Code page 819 is identical to Latin-1, ISO/IEC 8859-1, and with slightly-modified commands, permits MS-DOS machines to use that encoding. It was used with IBM AS/400 minicomputers.
Code pages for DBCS character sets [edit]
These code pages represent DBCS character encodings for various CJK languages. In Microsoft operating systems, these are used as both the "OEM" and "ANSI" code page for the applicable locale.
- 932 – Supports Japanese
- 936 – GBK Supports Simplified Chinese
- 949 – Supports Korean
- 950 – Supports Traditional Chinese
Microsoft code page numbers for various other character encodings [edit]
The following code page numbers are specific to Microsoft Windows. IBM may use different numbers for these code pages.
- 1200 – UTF-16LE Unicode little-endian
- 1201 – UTF-16BE Unicode big-endian
- 65000 – UTF-7 Unicode
- 65001 – UTF-8 Unicode
- 10000 – Macintosh Roman encoding (followed by several other Mac character sets)
- 10007 – Macintosh Cyrillic encoding
- 10029 – Macintosh Central European encoding
- 20127 – US-ASCII The classic US 7 bit character set with no char larger than 127
- 28591 – ISO-8859-1
- 28592 – ISO-8859-2
- 28593 – ISO-8859-3
- 28594 – ISO-8859-4
- 28595 – ISO-8859-5
- 28596 and 38596 – ISO-8859-6
- 28597 – ISO-8859-7
- 28598 and 38598 – ISO-8859-8
- 28599 – ISO-8859-9
- 28600 – ISO-8859-10
- 28601 – ISO-8859-11
- (28602 – ISO-8859-12)
- 28603 – ISO-8859-13
- 28604 – ISO-8859-14
- 28605 – ISO-8859-15
- 28606 – ISO-8859-16
Miscellaneous [edit]
- (number missing) – ASMO449+ Supports Arabic
- (number missing) – MIK Supports Bulgarian and Russian as well
Windows (ANSI) code pages [edit]
Microsoft defined a number of code pages known as the ANSI code pages (as the first one, 1252 was based on an apocryphal ANSI draft of what became ISO 8859-1). Code page 1252 is built on ISO 8859-1 but uses the range 0x80-0x9F for extra printable characters rather than the C1 control codes used in ISO-8859-1. Some of the others are based in part on other parts of ISO 8859 but often rearranged to make them closer to 1252.
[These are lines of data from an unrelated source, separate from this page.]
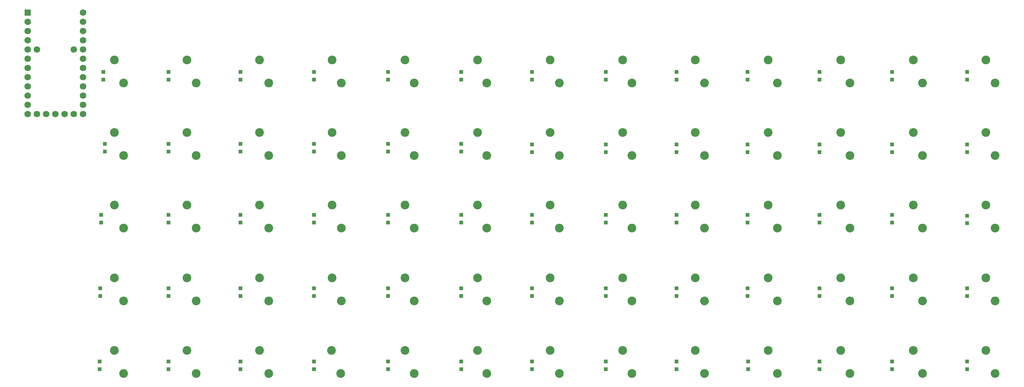
<source format=gbs>
G04 ---------------------------- Layer name :BOTTOM SOLDER LAYER*
G04 EasyEDA v5.4.12, Fri, 01 Jun 2018 01:53:27 GMT*
G04 b752a15d14d94793b98c049bcf485ef1*
G04 Gerber Generator version 0.2*
G04 Scale: 100 percent, Rotated: No, Reflected: No *
G04 Dimensions in millimeters *
G04 leading zeros omitted , absolute positions ,3 integer and 3 decimal *
%FSLAX33Y33*%
%MOMM*%
G90*
G71D02*

%ADD16R,1.103198X1.003198*%
%ADD19C,2.403196*%
%ADD20C,1.803197*%
%ADD21R,1.803197X1.803197*%

%LPD*%
G54D19*
G01X36972Y83948D03*
G01X34432Y90298D03*
G01X56972Y83948D03*
G01X54432Y90298D03*
G01X76972Y83948D03*
G01X74432Y90298D03*
G01X96972Y83948D03*
G01X94432Y90298D03*
G01X116972Y83948D03*
G01X114432Y90298D03*
G01X136972Y83948D03*
G01X134432Y90298D03*
G01X156972Y83948D03*
G01X154432Y90298D03*
G01X176971Y83948D03*
G01X174431Y90298D03*
G01X196971Y83948D03*
G01X194431Y90298D03*
G01X216971Y83948D03*
G01X214431Y90298D03*
G01X236971Y83948D03*
G01X234431Y90298D03*
G01X256971Y83948D03*
G01X254431Y90298D03*
G01X276971Y83948D03*
G01X274431Y90298D03*
G01X36972Y63948D03*
G01X34432Y70298D03*
G01X56972Y63948D03*
G01X54432Y70298D03*
G01X76972Y63948D03*
G01X74432Y70298D03*
G01X96972Y63948D03*
G01X94432Y70298D03*
G01X116972Y63948D03*
G01X114432Y70298D03*
G01X136972Y63948D03*
G01X134432Y70298D03*
G01X156972Y63948D03*
G01X154432Y70298D03*
G01X176971Y63948D03*
G01X174431Y70298D03*
G01X196971Y63948D03*
G01X194431Y70298D03*
G01X216971Y63948D03*
G01X214431Y70298D03*
G01X236971Y63948D03*
G01X234431Y70298D03*
G01X256971Y63948D03*
G01X254431Y70298D03*
G01X276971Y63948D03*
G01X274431Y70298D03*
G01X36972Y43948D03*
G01X34432Y50298D03*
G01X56972Y43948D03*
G01X54432Y50298D03*
G01X76972Y43948D03*
G01X74432Y50298D03*
G01X96972Y43948D03*
G01X94432Y50298D03*
G01X116972Y43948D03*
G01X114432Y50298D03*
G01X136972Y43948D03*
G01X134432Y50298D03*
G01X156972Y43948D03*
G01X154432Y50298D03*
G01X176971Y43948D03*
G01X174431Y50298D03*
G01X196971Y43948D03*
G01X194431Y50298D03*
G01X216971Y43948D03*
G01X214431Y50298D03*
G01X236971Y43948D03*
G01X234431Y50298D03*
G01X256971Y43948D03*
G01X254431Y50298D03*
G01X276971Y43948D03*
G01X274431Y50298D03*
G01X36972Y23948D03*
G01X34432Y30298D03*
G01X56972Y23948D03*
G01X54432Y30298D03*
G01X76972Y23948D03*
G01X74432Y30298D03*
G01X96972Y23948D03*
G01X94432Y30298D03*
G01X116972Y23948D03*
G01X114432Y30298D03*
G01X136972Y23948D03*
G01X134432Y30298D03*
G01X156972Y23948D03*
G01X154432Y30298D03*
G01X176971Y23948D03*
G01X174431Y30298D03*
G01X196971Y23948D03*
G01X194431Y30298D03*
G01X216971Y23948D03*
G01X214431Y30298D03*
G01X236971Y23948D03*
G01X234431Y30298D03*
G01X256971Y23948D03*
G01X254431Y30298D03*
G01X276971Y23948D03*
G01X274431Y30298D03*
G01X36972Y3948D03*
G01X34432Y10298D03*
G01X56972Y3948D03*
G01X54432Y10298D03*
G01X76972Y3948D03*
G01X74432Y10298D03*
G01X96766Y3948D03*
G01X94226Y10298D03*
G01X116972Y3948D03*
G01X114432Y10298D03*
G01X136972Y3948D03*
G01X134432Y10298D03*
G01X156972Y3948D03*
G01X154432Y10298D03*
G01X176971Y3948D03*
G01X174431Y10298D03*
G01X196971Y3948D03*
G01X194431Y10298D03*
G01X216971Y3948D03*
G01X214431Y10298D03*
G01X236971Y3948D03*
G01X234431Y10298D03*
G01X256971Y3948D03*
G01X254431Y10298D03*
G01X276971Y3948D03*
G01X274431Y10298D03*
G54D16*
G01X31402Y86996D03*
G01X31402Y84896D03*
G01X49400Y86998D03*
G01X49400Y84898D03*
G01X69199Y86998D03*
G01X69199Y84898D03*
G01X89400Y86998D03*
G01X89400Y84898D03*
G01X109799Y86998D03*
G01X109799Y84898D03*
G01X130002Y86996D03*
G01X130002Y84896D03*
G01X149402Y86996D03*
G01X149402Y84896D03*
G01X169799Y86998D03*
G01X169799Y84898D03*
G01X189202Y86996D03*
G01X189202Y84896D03*
G01X208800Y86996D03*
G01X208800Y84896D03*
G01X228600Y86998D03*
G01X228600Y84898D03*
G01X248602Y86996D03*
G01X248602Y84896D03*
G01X269201Y86996D03*
G01X269201Y84896D03*
G01X31803Y67196D03*
G01X31803Y65096D03*
G01X49400Y67199D03*
G01X49400Y65099D03*
G01X69199Y67199D03*
G01X69199Y65099D03*
G01X89400Y67199D03*
G01X89400Y65099D03*
G01X109799Y67199D03*
G01X109799Y65099D03*
G01X129999Y67199D03*
G01X129999Y65099D03*
G01X149400Y66998D03*
G01X149400Y64898D03*
G01X169799Y66998D03*
G01X169799Y64898D03*
G01X189199Y66998D03*
G01X189199Y64898D03*
G01X208800Y66996D03*
G01X208800Y64896D03*
G01X228602Y66996D03*
G01X228602Y64896D03*
G01X248602Y66996D03*
G01X248602Y64896D03*
G01X269201Y66996D03*
G01X269201Y64896D03*
G01X30800Y47598D03*
G01X30800Y45498D03*
G01X49403Y47595D03*
G01X49403Y45495D03*
G01X69199Y47598D03*
G01X69199Y45498D03*
G01X89402Y47595D03*
G01X89402Y45495D03*
G01X109799Y47598D03*
G01X109799Y45498D03*
G01X130002Y47595D03*
G01X130002Y45495D03*
G01X149400Y47598D03*
G01X149400Y45498D03*
G01X169799Y47598D03*
G01X169799Y45498D03*
G01X189199Y47598D03*
G01X189199Y45498D03*
G01X208800Y47598D03*
G01X208800Y45498D03*
G01X228600Y47598D03*
G01X228600Y45498D03*
G01X248599Y47598D03*
G01X248599Y45498D03*
G01X269199Y47397D03*
G01X269199Y45297D03*
G01X30599Y27397D03*
G01X30599Y25297D03*
G01X49403Y27397D03*
G01X49403Y25297D03*
G01X69199Y27397D03*
G01X69199Y25297D03*
G01X89400Y27397D03*
G01X89400Y25297D03*
G01X109799Y27397D03*
G01X109799Y25297D03*
G01X129999Y27397D03*
G01X129999Y25297D03*
G01X149402Y27397D03*
G01X149402Y25297D03*
G01X169799Y27397D03*
G01X169799Y25297D03*
G01X189199Y27397D03*
G01X189199Y25297D03*
G01X208800Y27397D03*
G01X208800Y25297D03*
G01X228600Y27397D03*
G01X228600Y25297D03*
G01X248599Y27397D03*
G01X248599Y25297D03*
G01X269199Y27397D03*
G01X269199Y25297D03*
G01X30401Y7199D03*
G01X30401Y5099D03*
G01X49403Y7197D03*
G01X49403Y5097D03*
G01X69199Y7199D03*
G01X69199Y5099D03*
G01X89400Y7199D03*
G01X89400Y5099D03*
G01X109799Y7199D03*
G01X109799Y5099D03*
G01X129999Y7199D03*
G01X129999Y5099D03*
G01X149400Y7199D03*
G01X149400Y5099D03*
G01X169799Y7199D03*
G01X169799Y5099D03*
G01X189199Y7199D03*
G01X189199Y5099D03*
G01X208998Y7199D03*
G01X208998Y5099D03*
G01X228600Y7199D03*
G01X228600Y5099D03*
G01X248599Y7199D03*
G01X248599Y5099D03*
G01X269201Y7197D03*
G01X269201Y5097D03*
G54D20*
G01X25819Y103371D03*
G01X25819Y100831D03*
G01X25819Y98291D03*
G01X25819Y95751D03*
G01X25819Y93211D03*
G01X25819Y88131D03*
G01X25819Y90671D03*
G01X25819Y85591D03*
G01X25819Y83051D03*
G01X25819Y80511D03*
G01X25819Y75431D03*
G01X25819Y77971D03*
G54D21*
G01X10579Y103371D03*
G54D20*
G01X10579Y100831D03*
G01X10579Y98291D03*
G01X10579Y95751D03*
G01X10579Y93211D03*
G01X10579Y88131D03*
G01X10579Y90671D03*
G01X10579Y85591D03*
G01X10579Y83051D03*
G01X10579Y80511D03*
G01X10579Y75431D03*
G01X10579Y77971D03*
G01X13119Y75431D03*
G01X15659Y75431D03*
G01X18199Y75431D03*
G01X20739Y75431D03*
G01X23279Y75431D03*
G01X13119Y93211D03*
G01X23279Y93211D03*
M00*
M02*

</source>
- 1250 – Central and East European Latin
- 1251 – Cyrillic
- 1252 – West European Latin
- 1253 – Greek
- 1254 – Turkish
- 1255 – Hebrew
- 1256 – Arabic
- 1257 – Baltic
- 1258 – Vietnamese
- 874 – Thai
Microsoft recommends applications use UTF-8 or UCS-2/UTF-16 instead of these code pages.[8]